## Task objective:
Omit the pictures and copy the entries exactly.

## Data:
....................

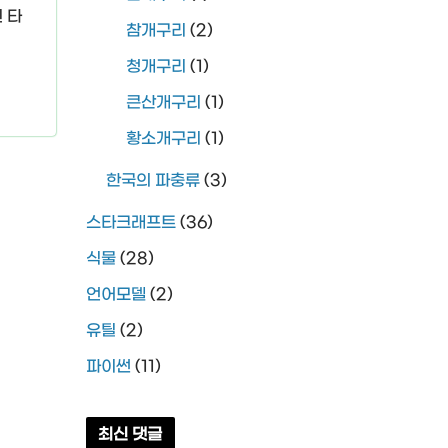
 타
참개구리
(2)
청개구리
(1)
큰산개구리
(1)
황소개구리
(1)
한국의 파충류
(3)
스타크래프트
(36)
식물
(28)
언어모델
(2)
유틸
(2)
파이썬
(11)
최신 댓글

....................

## Exercise output:
 타
참개구리
(2)
청개구리
(1)
큰산개구리
(1)
황소개구리
(1)
한국의 파충류
(3)
스타크래프트
(36)
식물
(28)
언어모델
(2)
유틸
(2)
파이썬
(11)
최신 댓글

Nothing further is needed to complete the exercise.